= Study questions =
**A)** Summarize the SECURE Act article in two sentences.
**B)** Resume the SECURE Act article after its last sentence and keep writing.

───── Selected passage ─────

Changes You Need To Know About The SECURE Act and The Beneficiaries of Your Retirement Accounts
This New Year has brought some very important tax changes that could impact you.
Very rarely do we have changes in our laws that happen quickly and affect huge segments of our population. But that’s exactly what occurred at the end of 2019 with the new SECURE Act, which was signed into law on December 20, 2019 and which went into effect on January 1, 2020.
This new law could profoundly affect the beneficiaries of your retirement plans, such as your 401(k)’s, 403(b)’s, and IRA’s and could result in consequences that you never intended.
Under the old law, if the beneficiary of a retirement plan were an individual or a trust that qualified as a designated beneficiary, the beneficiary’s life expectancy could be used to calculate how much the beneficiary had to withdraw from the inherited retirement plan each year. You may have heard this arrangement referred to as a “stretch IRA.” The amount a beneficiary must withdraw each year is referred to as the requirement minimum distribution or RMD.
Why was it important that the beneficiary’s life expectancy be used to calculate the amount of the annual RMD? The fact that the retirement account could grow on a tax deferred basis and the fact that the beneficiary was taxed only on the amounts taken out during a given year resulted in the account gaining value and the beneficiary receiving more in the long run.
The New Law
Under the Secure Act, the general rule is that most non-spouse beneficiaries must withdraw inherited retirement account balances within 10 years of the account owner’s death. Non-spouse beneficiaries may no longer calculate their RMD’s based on their life expectancy.
This means that a non-spouse beneficiary, such as a child of the account owner, must withdraw the whole amount of the inherited retirement account over 10 years. The beneficiary can do this equally over the 10 years or all at once provided that the whole amount is withdrawn within 10 years of the account owner’s death.
While the rule for spousal beneficiaries has not changed, what happens at the death of the surviving spouse is governed by the new law.
Under the old law, if a spouse is named as beneficiary, he or she could roll the retirement account over to his or her own name and designate new beneficiaries, such as the couple’s children. After the surviving spouse’s death, the children could use their life expectancies to determine the amounts they had to withdraw from their inherited retirement account, allowing the accounts to grow tax deferred and be taxed at presumably a lower rate because taking smaller amounts out of the inherited retirement account would not result in pushing the beneficiary into a higher tax bracket.
Under the new law, the spouse is still able to take distributions over his or her life expectancy; but after the surviving spouse’s death, the next level of beneficiaries (in many cases, the couple’s children) must withdraw the amount in the retirement plan within 10 years of the surviving spouse’s death.
There are exceptions to this general rule, just as there are with almost every rule.
A spouse may still use his or her life expectancy to calculate RMD’s.

───── Record set ─────

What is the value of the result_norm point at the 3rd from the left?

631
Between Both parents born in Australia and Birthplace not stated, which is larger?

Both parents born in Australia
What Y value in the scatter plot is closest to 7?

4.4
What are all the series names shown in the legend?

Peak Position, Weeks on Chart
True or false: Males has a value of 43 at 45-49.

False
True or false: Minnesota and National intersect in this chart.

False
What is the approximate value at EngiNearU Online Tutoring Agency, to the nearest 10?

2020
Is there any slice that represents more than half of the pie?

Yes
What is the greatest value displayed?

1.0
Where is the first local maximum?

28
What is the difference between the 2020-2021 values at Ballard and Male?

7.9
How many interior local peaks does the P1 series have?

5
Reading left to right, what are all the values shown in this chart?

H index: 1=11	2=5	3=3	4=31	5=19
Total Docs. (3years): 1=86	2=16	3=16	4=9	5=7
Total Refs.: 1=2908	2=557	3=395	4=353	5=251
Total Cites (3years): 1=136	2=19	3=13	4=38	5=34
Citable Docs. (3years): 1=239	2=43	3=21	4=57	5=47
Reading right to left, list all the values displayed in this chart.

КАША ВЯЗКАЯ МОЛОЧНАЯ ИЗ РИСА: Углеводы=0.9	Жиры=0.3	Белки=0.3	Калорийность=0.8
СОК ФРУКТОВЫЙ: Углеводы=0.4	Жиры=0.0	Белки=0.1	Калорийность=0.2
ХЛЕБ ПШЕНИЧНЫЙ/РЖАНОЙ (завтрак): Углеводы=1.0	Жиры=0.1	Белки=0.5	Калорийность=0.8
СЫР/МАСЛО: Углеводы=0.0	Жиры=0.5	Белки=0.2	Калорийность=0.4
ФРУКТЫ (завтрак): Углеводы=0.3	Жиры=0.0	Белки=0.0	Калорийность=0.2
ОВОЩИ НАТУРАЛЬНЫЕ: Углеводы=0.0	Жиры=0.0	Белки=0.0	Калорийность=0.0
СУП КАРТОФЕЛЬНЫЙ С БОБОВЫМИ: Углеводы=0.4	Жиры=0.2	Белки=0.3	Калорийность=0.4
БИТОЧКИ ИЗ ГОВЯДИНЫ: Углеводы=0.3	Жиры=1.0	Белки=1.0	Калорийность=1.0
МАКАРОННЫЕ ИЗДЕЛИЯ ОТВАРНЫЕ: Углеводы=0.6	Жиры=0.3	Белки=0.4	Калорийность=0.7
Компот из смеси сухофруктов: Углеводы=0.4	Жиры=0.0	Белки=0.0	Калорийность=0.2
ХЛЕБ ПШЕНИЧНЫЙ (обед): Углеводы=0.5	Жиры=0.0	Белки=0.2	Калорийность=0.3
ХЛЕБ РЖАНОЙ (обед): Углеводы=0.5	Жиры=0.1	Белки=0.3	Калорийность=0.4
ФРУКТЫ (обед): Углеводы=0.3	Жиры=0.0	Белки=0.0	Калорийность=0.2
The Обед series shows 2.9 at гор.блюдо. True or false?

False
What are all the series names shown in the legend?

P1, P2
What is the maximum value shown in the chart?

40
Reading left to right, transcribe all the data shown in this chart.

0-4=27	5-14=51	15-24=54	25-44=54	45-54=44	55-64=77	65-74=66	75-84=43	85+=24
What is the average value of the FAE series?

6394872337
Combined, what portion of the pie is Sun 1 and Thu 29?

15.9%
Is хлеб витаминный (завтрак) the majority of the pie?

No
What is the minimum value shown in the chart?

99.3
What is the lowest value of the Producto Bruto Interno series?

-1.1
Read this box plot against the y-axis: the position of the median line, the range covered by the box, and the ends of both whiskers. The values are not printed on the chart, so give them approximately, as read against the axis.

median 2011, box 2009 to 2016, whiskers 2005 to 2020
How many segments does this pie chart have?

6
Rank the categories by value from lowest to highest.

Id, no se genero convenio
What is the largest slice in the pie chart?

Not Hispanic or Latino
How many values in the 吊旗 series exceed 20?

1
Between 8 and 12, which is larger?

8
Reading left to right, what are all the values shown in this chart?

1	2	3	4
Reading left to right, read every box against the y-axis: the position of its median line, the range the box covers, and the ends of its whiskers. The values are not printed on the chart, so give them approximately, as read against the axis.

─────

= Responses =
**A)** The SECURE Act, signed into law on December 20, 2019 and in effect since January 1, 2020, generally requires most non-spouse beneficiaries to withdraw inherited retirement account balances within 10 years of the account owner's death, rather than basing their required minimum distributions on their own life expectancy. A surviving spouse may still take distributions over his or her life expectancy, but after that spouse's death the next level of beneficiaries, often the couple's children, must withdraw the amount in the retirement plan within 10 years.

**B)**
If a minor child is a beneficiary of an inherited retirement plan account (such as an IRA, 401(k) or other similar tax deferred account), the life expectancy of a minor child of the account owner may be used to calculate his or her RMD’s, but only until the child reaches the age of majority. Age of majority is not defined in the SECURE Act, and many states define “age of majority” differently. Without any further guidance, we probably have to look to state law to determine the age of majority. In Texas, that age is 18.
If the beneficiary of an inherited retirement account is a disabled individual or chronically ill individual, as determined under Social Security rules, he or she may use the life expectancy method to calculate RMD’s.
Another exception is made for an individual beneficiary of an inherited retirement benefit account who is not more than 10 years younger than the account owner. So if the beneficiary is a sibling of the account owner or the account owner’s unmarried “significant other,” this exception would apply so that the life expectancy method could be used.
It seems the biggest group of people most affected by the new law are retirement account holders who name their children, grandchildren, or other young family members as beneficiaries and, of course, the children, grandchildren, and other young family members who are the named beneficiaries.
Unintended Consequences
The immediate problem is that the new Act has drastically changed how some estate plans work causing unintended consequences, especially in the area of creditor protection.
People, who before January 1, 2020 created an estate plan that they thought protected their children’s inherited retirement benefit account’s from creditors and divorcing spouses, now may have estate plans that cause their children’s inherited retirement benefit accounts to be vulnerable to those creditors and divorcing spouses.
Let me give you an example:
Before January 1, 2020, if a person wanted to protect his or her child’s inherited IRA from the child’s creditors and from being divided in a divorce, the person would name a trust for the child as beneficiary. Typically that trust would include what we refer to as “conduit” provisions; meaning that the inherited retirement benefit account would stay intact for the child’s lifetime, the RMD’s would be paid to the trust, then the Trustee, according to the terms of the trust, would distribute the RMD’s to the child. The RMD’s going to the child would not be creditor protected, but they would be relatively small because they would be based on the child’s life expectancy. Many estate planning practitioners, including the estate planning attorneys at our firm, used these conduit provisions in the trust because they were considered a safe harbor for favorable tax treatment for the trust.
But all that changed as of January 1, 2020.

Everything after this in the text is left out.